# [WHAT TO WORK ON]
**A.** In the passage on media coverage of Obama's candidacy, swap "reporters" for "correspondents" and write out the stretch that begins at "That feels like" and stops after "love exit polls.".
**B.** According to the passage on media coverage of Obama's candidacy, what share of the black vote was Obama routinely winning?
**C.** Carry the passage on media coverage of Obama's candidacy forward from its final sentence.

# [GIVEN PASSAGE]
┄┄┄┄┄┄┄┄┄┄┄┄┄┄┄┄┄┄┄┄

That feels like a long time ago.
Although Obama hasn't framed his candidacy around race, hasn't run as a Jesse- or Sharpton-type candidate, the media are now constructing a racial narrative around his bid. There are a number of reasons for this:
· He's lost the white vote, especially among the working class, in a whole lot of states while routinely racking up 90 percent of the black vote. This gets into the guts of the strength of his candidacy, and besides, reporters love exit polls.
· The Jeremiah Wright controversy, which prompted Obama to make a major speech on race and then to publicly divorce his former pastor, dragged the question into the spotlight.
· Obama's very success, bringing him to the brink of closing out the Democratic contest, had made journalists slap their foreheads and say, " It's really happening! A major political party is about to nominate an African American . . . Wait a minute! Is the country ready to elect a black man?"

┄┄┄┄┄┄┄┄┄┄┄┄┄┄┄┄┄┄┄┄

# [DATA UNDER STUDY]
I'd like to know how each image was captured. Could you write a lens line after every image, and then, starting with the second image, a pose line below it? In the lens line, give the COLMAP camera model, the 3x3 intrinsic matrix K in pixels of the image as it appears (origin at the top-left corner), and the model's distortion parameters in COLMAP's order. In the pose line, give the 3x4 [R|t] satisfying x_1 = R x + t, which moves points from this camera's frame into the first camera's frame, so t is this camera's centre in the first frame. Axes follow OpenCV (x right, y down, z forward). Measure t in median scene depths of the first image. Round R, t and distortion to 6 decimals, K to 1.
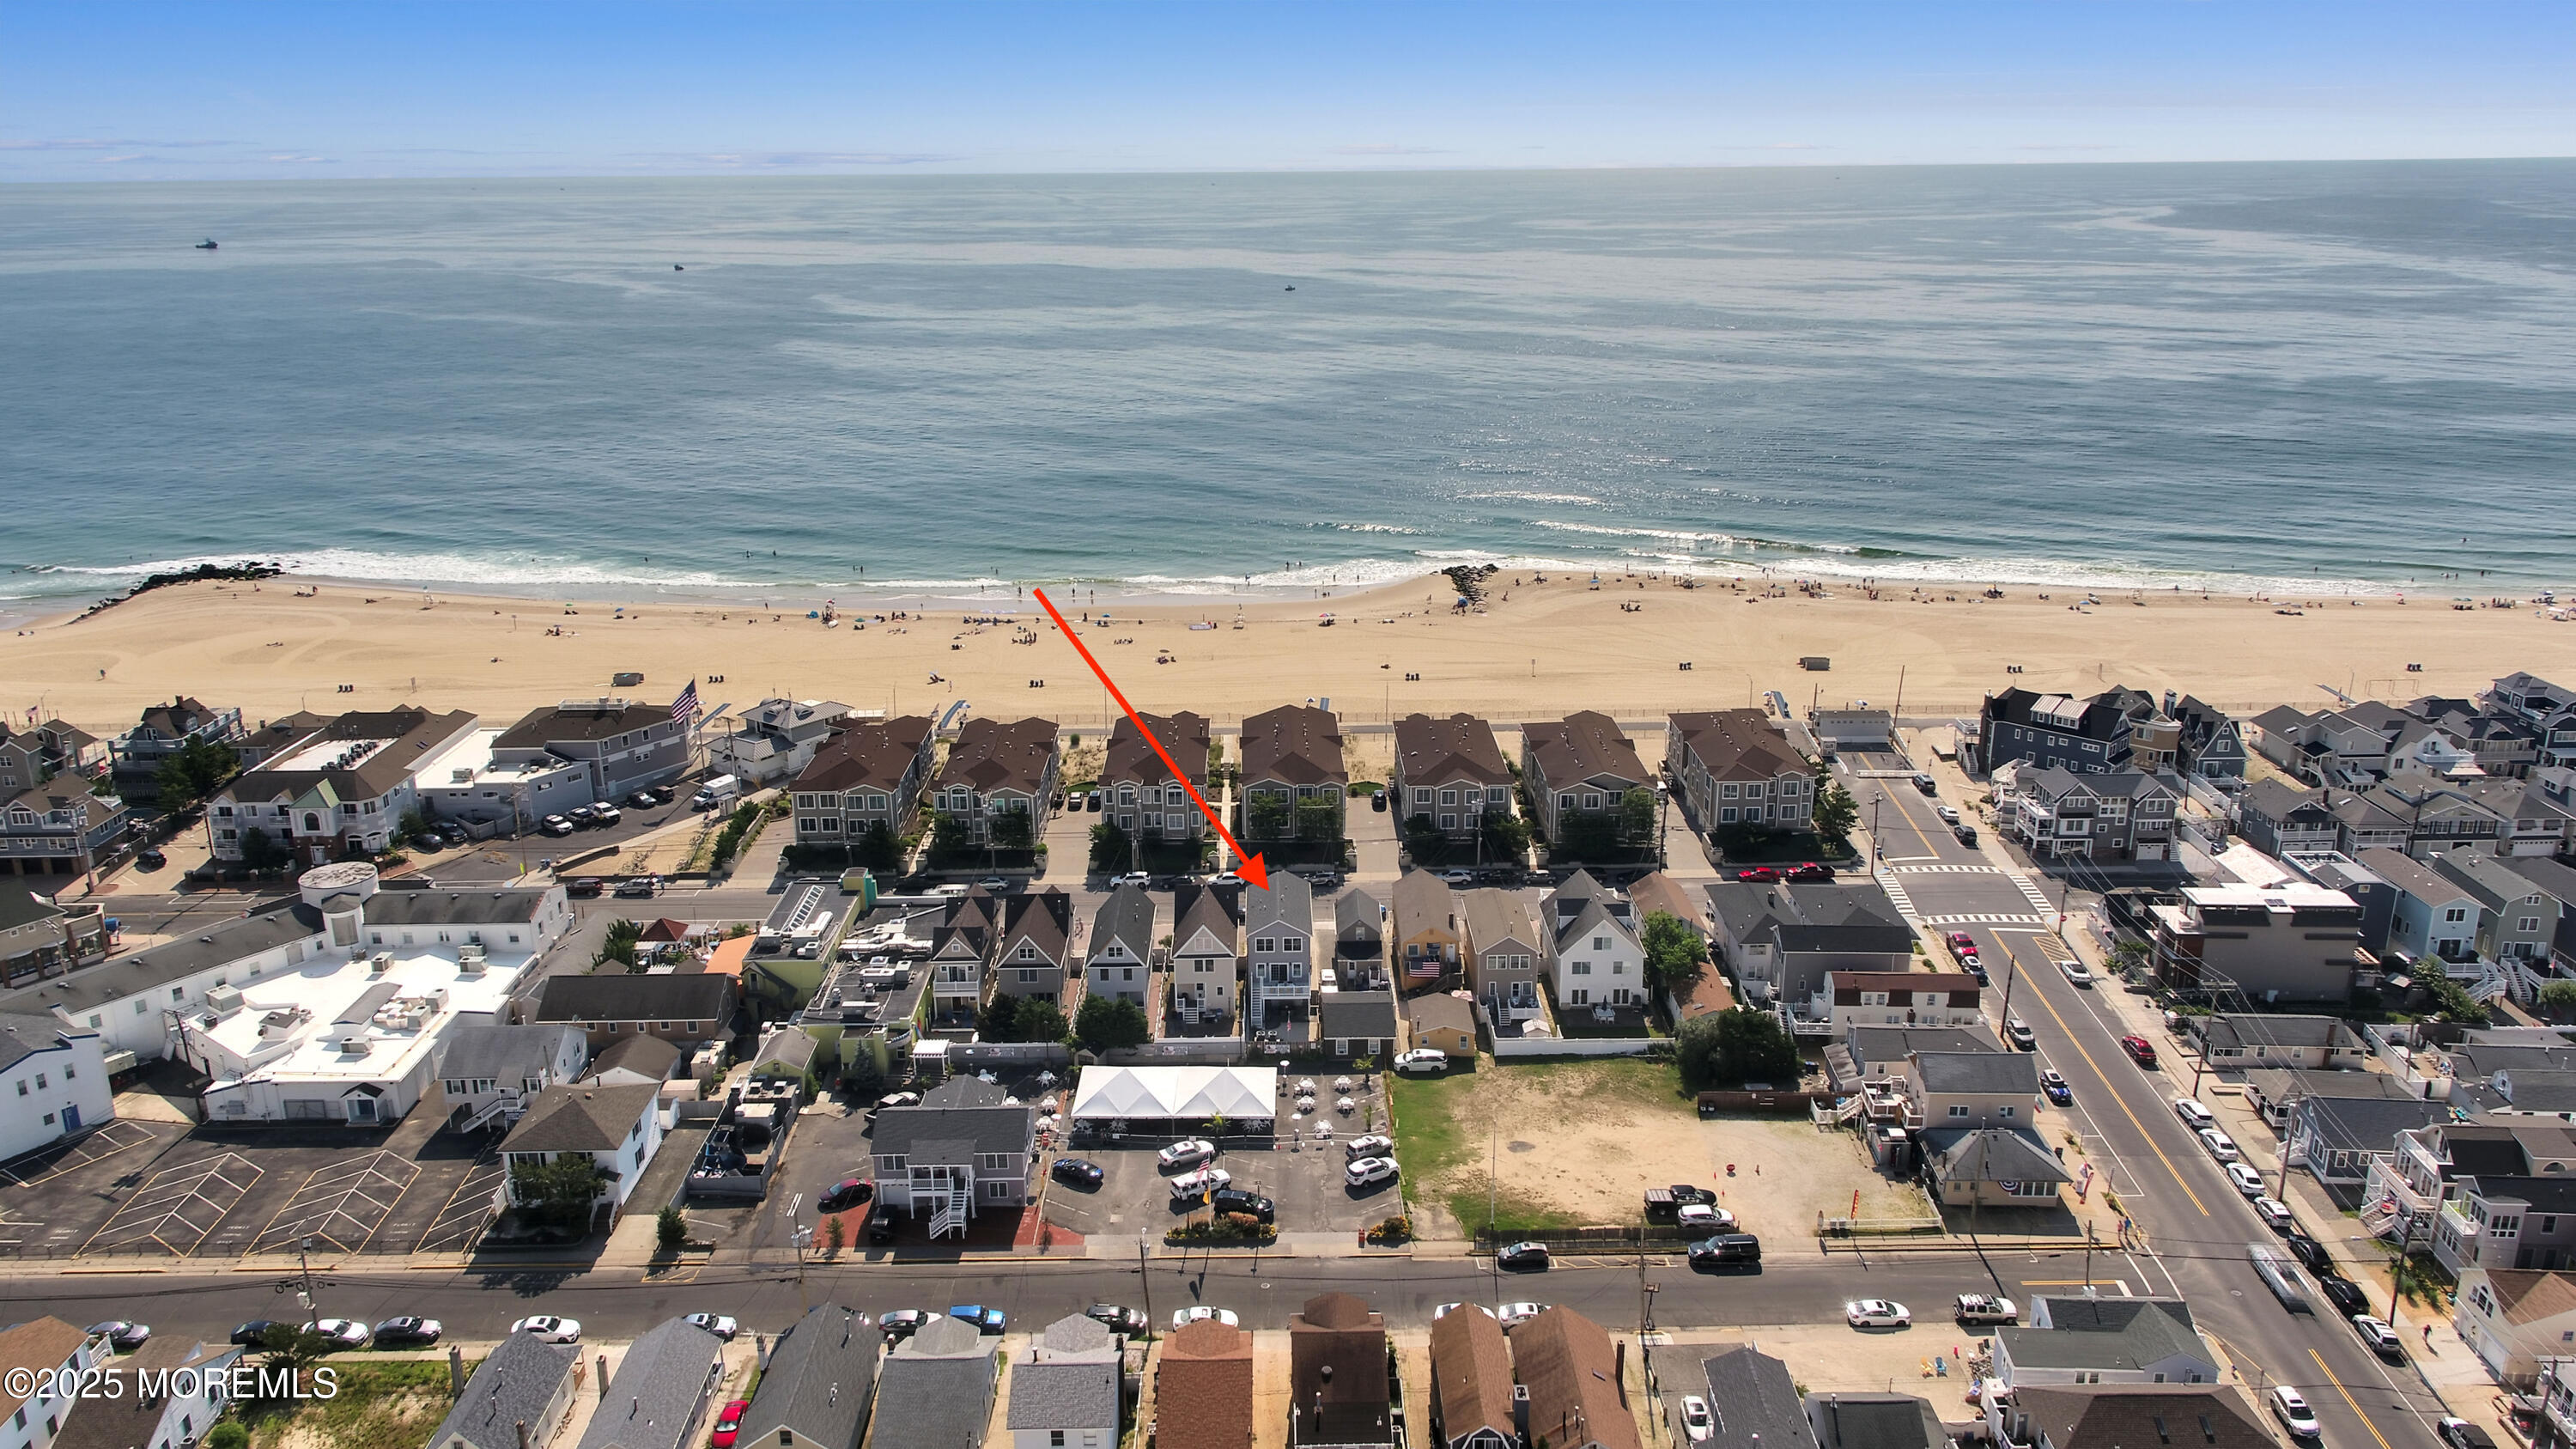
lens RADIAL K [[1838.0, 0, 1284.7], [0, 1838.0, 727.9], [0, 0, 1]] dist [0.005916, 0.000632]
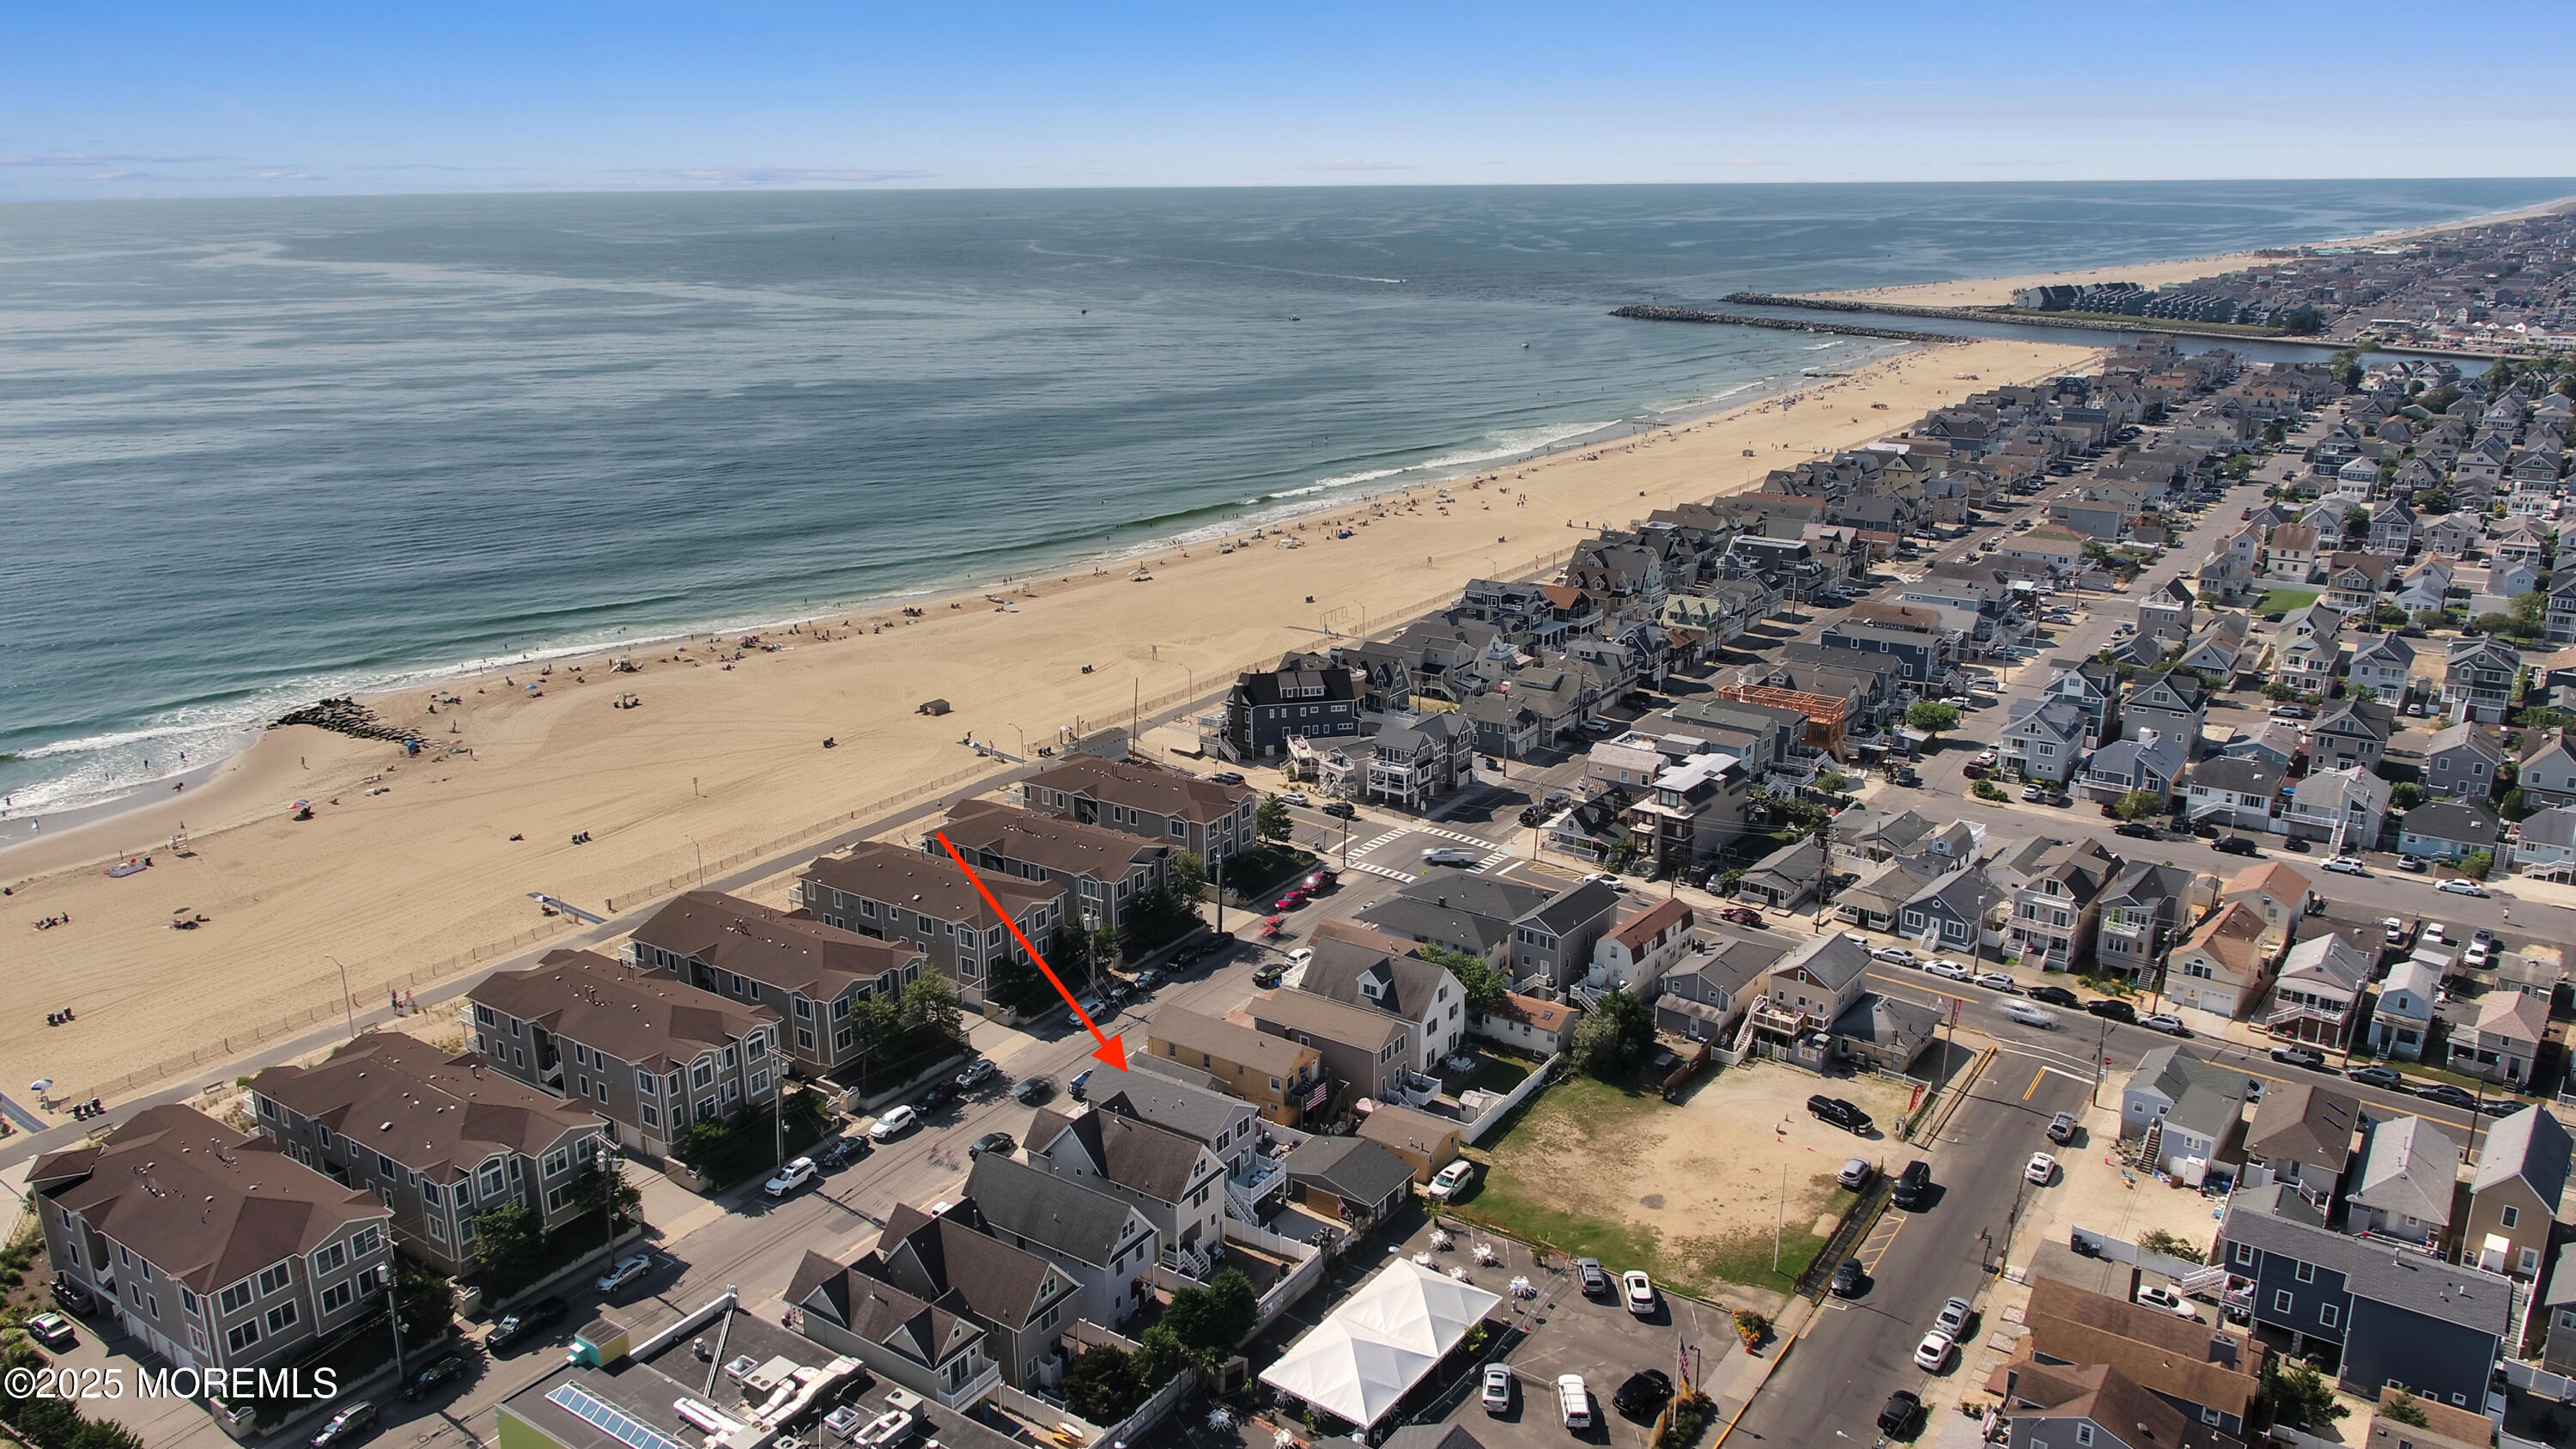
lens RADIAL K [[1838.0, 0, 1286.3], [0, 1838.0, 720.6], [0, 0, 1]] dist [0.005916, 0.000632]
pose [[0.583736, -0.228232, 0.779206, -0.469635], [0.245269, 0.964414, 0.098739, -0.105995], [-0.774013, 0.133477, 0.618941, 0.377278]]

┄┄┄┄┄┄┄┄┄┄┄┄┄┄┄┄┄┄┄┄

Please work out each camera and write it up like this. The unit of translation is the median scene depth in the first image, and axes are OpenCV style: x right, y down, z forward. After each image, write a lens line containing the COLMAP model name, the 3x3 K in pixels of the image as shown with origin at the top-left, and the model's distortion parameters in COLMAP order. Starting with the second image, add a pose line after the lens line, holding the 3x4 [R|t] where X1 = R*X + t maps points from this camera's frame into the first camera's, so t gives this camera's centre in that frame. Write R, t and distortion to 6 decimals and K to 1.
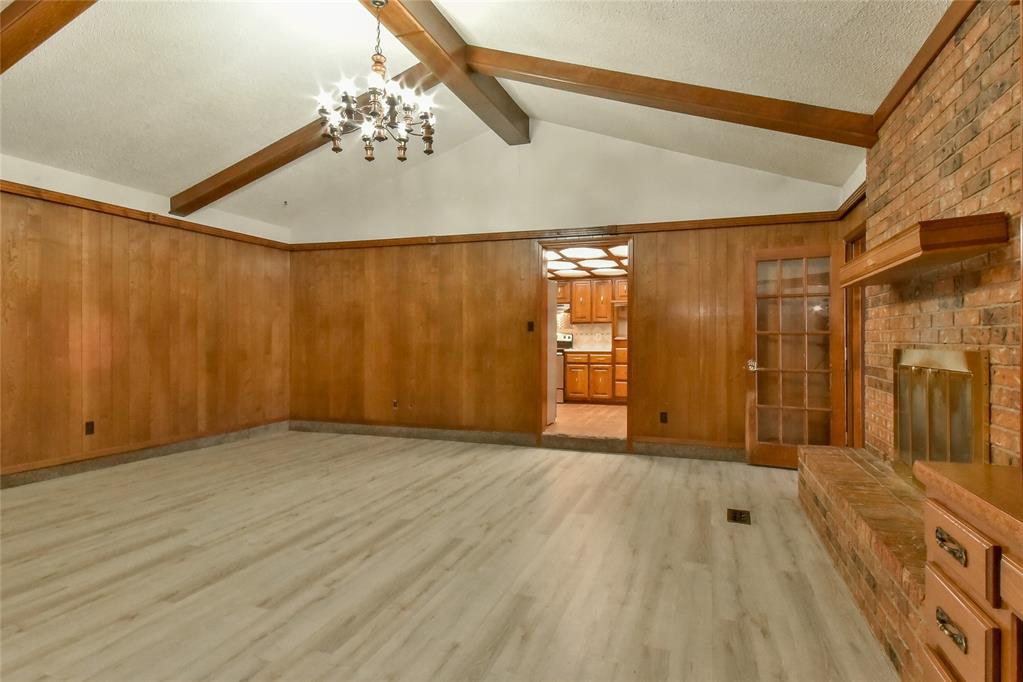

┄┄┄┄┄┄┄┄┄┄┄┄┄┄┄┄┄┄┄┄

# [ANSWERS TO THE TASKS]
**A.**
That feels like a long time ago.
Although Obama hasn't framed his candidacy around race, hasn't run as a Jesse- or Sharpton-type candidate, the media are now constructing a racial narrative around his bid. There are a number of reasons for this:
· He's lost the white vote, especially among the working class, in a whole lot of states while routinely racking up 90 percent of the black vote. This gets into the guts of the strength of his candidacy, and besides, correspondents love exit polls.

**B.** 90 percent

**C.**
Some of this was inevitable, given that for 220 years we've only had white presidents. Even as Obama tries to run as a post-racial candidate, he understood that race could not be cordoned off as a factor in his campaign.
But how much ugliness is surfacing in the process? The question arises because of this Washington Post report on how some Obama volunteers have encountered "a level of anti-black sentiment that none of them had anticipated." Reporter Kevin Merida quotes Danielle Ross, who is white, recalling her experience in Kokomo, Ind.:
"The first person I encountered was like, 'I'll never vote for a black person.' People just weren't receptive."